Given the pressure modern communications technologies, a 24-hour news cycle, an ever-increasing population, and a constant flow of data now place on Congress—as well as the significant imbalance of funding and staffing between the legislative and executive branches of government—there are now significant concerns about Congress’ ability to effectively integrate the needs and views of the People into public policy.

Public policy has always been informed by a range of relevant information sources, including Members’ own experiences and beliefs. New systems and platforms meant to facilitate and enhance congressional engagement with the public should support robust aggregation and disaggregation, parsing, and analysis of relevant information from a wide range of sources. Only in this way can Congress turn the vast amount of available data and information into knowledge that effectively informs public policy and provides our leaders with the wisdom they need to determine the best course of action.

Principle into Practice:
  • Congress should adopt processes, systems, and technologies to better aggregate and understand the People’s views and integrate them with other sources of data and information.

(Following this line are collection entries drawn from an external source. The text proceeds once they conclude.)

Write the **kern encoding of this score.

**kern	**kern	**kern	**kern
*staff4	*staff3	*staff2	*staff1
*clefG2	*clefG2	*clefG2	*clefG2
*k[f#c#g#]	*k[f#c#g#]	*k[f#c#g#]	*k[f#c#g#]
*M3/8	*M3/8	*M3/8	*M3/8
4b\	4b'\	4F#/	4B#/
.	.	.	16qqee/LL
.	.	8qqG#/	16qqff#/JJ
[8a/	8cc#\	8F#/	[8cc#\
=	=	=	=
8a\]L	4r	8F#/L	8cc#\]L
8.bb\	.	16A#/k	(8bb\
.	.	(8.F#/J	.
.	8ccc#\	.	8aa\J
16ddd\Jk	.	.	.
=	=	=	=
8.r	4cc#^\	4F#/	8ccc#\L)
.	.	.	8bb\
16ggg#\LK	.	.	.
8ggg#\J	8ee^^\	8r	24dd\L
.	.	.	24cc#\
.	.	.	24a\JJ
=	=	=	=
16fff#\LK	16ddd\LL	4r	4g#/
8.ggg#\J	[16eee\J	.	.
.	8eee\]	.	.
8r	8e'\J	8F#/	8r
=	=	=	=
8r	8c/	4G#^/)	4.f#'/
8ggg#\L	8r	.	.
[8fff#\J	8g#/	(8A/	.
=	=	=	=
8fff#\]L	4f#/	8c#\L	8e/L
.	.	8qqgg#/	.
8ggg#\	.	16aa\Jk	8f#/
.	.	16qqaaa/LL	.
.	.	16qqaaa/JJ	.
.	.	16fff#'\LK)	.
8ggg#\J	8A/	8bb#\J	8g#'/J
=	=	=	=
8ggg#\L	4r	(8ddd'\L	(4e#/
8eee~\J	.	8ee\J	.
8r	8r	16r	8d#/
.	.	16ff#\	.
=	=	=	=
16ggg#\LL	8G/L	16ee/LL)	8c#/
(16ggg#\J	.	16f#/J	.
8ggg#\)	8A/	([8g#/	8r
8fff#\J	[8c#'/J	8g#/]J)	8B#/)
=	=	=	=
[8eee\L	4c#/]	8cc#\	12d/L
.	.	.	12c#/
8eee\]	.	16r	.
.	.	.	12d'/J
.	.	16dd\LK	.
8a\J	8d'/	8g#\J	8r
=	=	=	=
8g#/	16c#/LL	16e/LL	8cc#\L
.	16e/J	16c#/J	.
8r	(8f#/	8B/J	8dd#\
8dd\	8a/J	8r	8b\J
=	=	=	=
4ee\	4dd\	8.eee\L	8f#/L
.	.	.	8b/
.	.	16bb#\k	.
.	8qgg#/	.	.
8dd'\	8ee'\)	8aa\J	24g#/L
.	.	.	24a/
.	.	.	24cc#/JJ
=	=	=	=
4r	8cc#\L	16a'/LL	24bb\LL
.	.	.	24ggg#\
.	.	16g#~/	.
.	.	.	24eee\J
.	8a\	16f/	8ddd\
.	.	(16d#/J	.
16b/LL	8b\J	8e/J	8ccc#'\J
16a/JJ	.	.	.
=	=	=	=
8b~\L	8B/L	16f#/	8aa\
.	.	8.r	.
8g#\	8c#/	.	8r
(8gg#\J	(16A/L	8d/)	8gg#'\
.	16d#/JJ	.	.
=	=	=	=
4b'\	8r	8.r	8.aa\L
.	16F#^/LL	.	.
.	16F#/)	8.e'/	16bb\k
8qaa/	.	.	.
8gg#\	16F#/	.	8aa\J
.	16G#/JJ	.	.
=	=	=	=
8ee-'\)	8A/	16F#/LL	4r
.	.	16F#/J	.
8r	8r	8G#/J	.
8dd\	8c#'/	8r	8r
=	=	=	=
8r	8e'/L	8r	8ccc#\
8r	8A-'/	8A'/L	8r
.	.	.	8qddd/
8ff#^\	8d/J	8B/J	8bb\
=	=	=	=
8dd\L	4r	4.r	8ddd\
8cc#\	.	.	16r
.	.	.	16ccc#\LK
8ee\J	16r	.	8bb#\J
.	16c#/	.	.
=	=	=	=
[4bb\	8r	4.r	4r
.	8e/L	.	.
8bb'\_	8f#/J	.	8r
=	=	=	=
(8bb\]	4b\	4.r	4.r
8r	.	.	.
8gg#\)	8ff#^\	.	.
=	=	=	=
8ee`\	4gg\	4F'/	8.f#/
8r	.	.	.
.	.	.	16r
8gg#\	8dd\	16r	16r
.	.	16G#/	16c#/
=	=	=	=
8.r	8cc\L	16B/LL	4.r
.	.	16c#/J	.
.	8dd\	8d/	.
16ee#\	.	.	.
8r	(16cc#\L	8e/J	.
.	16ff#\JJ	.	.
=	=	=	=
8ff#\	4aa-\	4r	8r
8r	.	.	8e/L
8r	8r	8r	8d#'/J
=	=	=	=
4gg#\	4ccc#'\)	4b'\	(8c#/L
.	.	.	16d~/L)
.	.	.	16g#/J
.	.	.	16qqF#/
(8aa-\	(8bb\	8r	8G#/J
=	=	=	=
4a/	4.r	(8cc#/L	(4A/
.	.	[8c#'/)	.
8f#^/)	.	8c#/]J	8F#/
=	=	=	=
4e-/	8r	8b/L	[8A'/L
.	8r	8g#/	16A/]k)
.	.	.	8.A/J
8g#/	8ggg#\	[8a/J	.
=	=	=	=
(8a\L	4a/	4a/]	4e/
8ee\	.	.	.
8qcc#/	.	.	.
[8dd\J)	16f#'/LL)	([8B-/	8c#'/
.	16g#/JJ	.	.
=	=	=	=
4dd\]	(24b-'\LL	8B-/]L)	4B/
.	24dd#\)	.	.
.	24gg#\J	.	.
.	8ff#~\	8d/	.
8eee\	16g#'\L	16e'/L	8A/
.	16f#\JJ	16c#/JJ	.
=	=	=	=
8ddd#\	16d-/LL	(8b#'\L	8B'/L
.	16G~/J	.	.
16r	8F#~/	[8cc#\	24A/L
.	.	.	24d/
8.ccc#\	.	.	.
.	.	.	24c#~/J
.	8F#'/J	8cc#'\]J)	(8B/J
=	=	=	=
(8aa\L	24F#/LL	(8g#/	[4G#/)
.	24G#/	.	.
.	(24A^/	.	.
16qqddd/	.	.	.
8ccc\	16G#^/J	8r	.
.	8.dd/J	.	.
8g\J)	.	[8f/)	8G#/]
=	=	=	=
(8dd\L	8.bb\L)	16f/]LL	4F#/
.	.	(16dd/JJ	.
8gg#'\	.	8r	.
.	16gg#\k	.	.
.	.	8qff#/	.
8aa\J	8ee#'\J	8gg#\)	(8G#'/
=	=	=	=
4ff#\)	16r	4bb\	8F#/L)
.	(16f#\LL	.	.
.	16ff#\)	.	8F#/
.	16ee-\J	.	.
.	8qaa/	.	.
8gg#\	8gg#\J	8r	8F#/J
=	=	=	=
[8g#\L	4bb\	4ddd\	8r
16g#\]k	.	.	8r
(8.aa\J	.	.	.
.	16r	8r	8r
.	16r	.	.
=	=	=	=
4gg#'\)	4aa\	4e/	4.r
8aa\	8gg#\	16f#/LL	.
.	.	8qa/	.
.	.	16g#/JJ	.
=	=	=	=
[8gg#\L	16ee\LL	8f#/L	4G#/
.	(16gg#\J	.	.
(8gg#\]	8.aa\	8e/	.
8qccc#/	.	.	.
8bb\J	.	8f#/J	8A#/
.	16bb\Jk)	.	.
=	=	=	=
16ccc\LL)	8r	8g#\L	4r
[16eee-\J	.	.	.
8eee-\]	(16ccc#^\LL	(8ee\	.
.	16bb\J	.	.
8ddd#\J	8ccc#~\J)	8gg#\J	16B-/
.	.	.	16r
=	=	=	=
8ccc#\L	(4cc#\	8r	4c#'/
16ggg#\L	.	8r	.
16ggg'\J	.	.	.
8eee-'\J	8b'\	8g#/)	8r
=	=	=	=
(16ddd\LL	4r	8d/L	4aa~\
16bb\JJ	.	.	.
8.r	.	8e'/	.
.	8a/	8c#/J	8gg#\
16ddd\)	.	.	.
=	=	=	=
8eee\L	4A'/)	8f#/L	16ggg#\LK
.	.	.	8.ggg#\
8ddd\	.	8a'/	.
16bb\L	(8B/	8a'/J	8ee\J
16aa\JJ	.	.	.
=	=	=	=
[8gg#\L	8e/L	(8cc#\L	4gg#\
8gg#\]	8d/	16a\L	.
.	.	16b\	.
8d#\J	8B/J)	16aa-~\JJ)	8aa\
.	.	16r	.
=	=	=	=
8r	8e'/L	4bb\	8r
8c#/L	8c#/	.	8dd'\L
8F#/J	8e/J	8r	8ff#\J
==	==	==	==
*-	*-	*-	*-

  • Members of Congress should consider regularly partnering with local colleges, community colleges, and universities to help more broadly collect, aggregate, and understand constituent views and needs.
  • Members of Congress should convene local subject matter experts for roundtable discussions on relevant issues and legislation.
  •  Advocacy groups should strive to educate and train their supporters to be better citizen-advocates, providing a high quality of content to their elected officials.